As Khurana was pulling his aircraft down into an accelerating dive towards the hills below, he was scanning two other potential dangers in front of him in addition to the enraged Su-27 driver diving in behind him, guns blazing. His HUD was showing that the fuel level was getting dangerously low. It was not all the way into the red yet, but it was getting there. The Mig-29 was not a high endurance fighter designed for extended combat. And it showed. Khurana realized that the Chinese guys in the Su-27s had no such worries.
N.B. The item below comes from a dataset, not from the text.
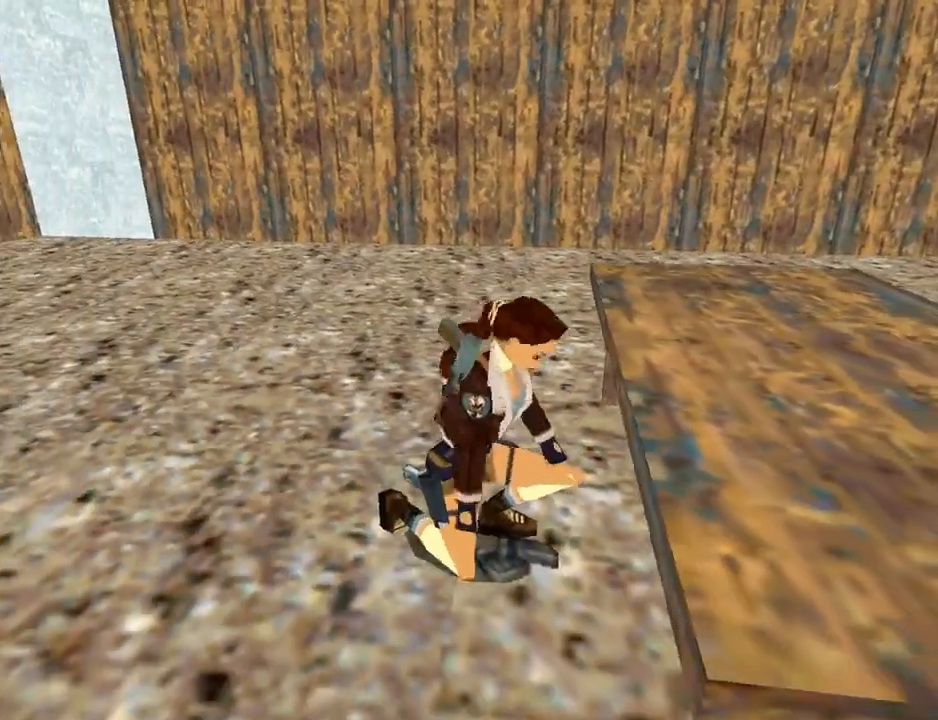
{"buttons": ["DPAD_RIGHT"], "left_stick": "center", "right_stick": "center", "events": []}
Secondly, his HUD was indicating no remaining air-to-air missiles save for a single R-77 hanging off his port wing. Only a hundred odd rounds of gun ammo remained in his Mig-29 now. In comparison, Khurana had seen the half a dozen or more weapons still hanging from some of the Su-27s in the skies around him. The Sukhoi bird was much larger than the Mig-29 and carried a lot more weapons. Additionally, there were fewer Indian Mig-29s than there were Su-27s in the skies over Ladakh. It was now getting to the point that the Indians were in serious risk of being outgunned, outnumbered, out of ammo and then out of fuel. The battle could not go on for too much longer.
Khurana thought of options as he flipped his aircraft yet again to evade another slashing pass from the Su-27 behind him with the latter’s tracers streaking by the cockpit. He punched off another round of flares and realized that sooner or later they would empty too. Khurana was having difficulty losing his attacker who was clearly an experienced pilot and not a rookie like his earlier two kills…
“Claw-One, this is Talon-Seven! I have the bugger on your tail in my sights. Break left on my mark. Let’s see if I can shove an R-60 up this guy’s jet pipe.”
“Roger that! On your mark!” Khurana shouted back as he evaded another burst of cannon fire. A few long seconds later the radio squawked again:
“Break left, now!”
Khurana didn’t hesitate and flipped his aircraft to the left. The Su-27 pilot attempted the same before an R-60 missile slammed right into his port engine exhaust.
This time, however, the aircraft disappeared into a ball of fire as the primary on-board fuel storage exploded. Khurana felt the jolt from the shockwave not more than a few hundred meters behind him as a massive flash appeared from the rear and flared out his night-vision. He jerked his head to see the other Mig-29 appear from behind the earthbound fireball and streak upwards into the starlit sky.
“Claw-One to Talon-Seven: plenty thanks! One more down! Let’s see who else is out there!” Khurana shouted over the radio and started breathing again. He could hear his heart pounding inside his chest.
But the battle was not over.
“Talon-Seven here. I see three bandits and two friendlies at three o’clock high. Can’t find any other friendlies though…”
“Claw-One, this is Eagle-Eye-One. We show inbound J-10s on our scopes. Ten bandits from Kashgar heading south for the Karakoram peaks. Angels twenty, bearing three-four-zero. Over.”
“Eagle-Eye-One, this is Claw-One. We cannot, repeat: cannot, engage! We are getting chewed out over here! Requesting priority assistance! We need help over here right freaking now!”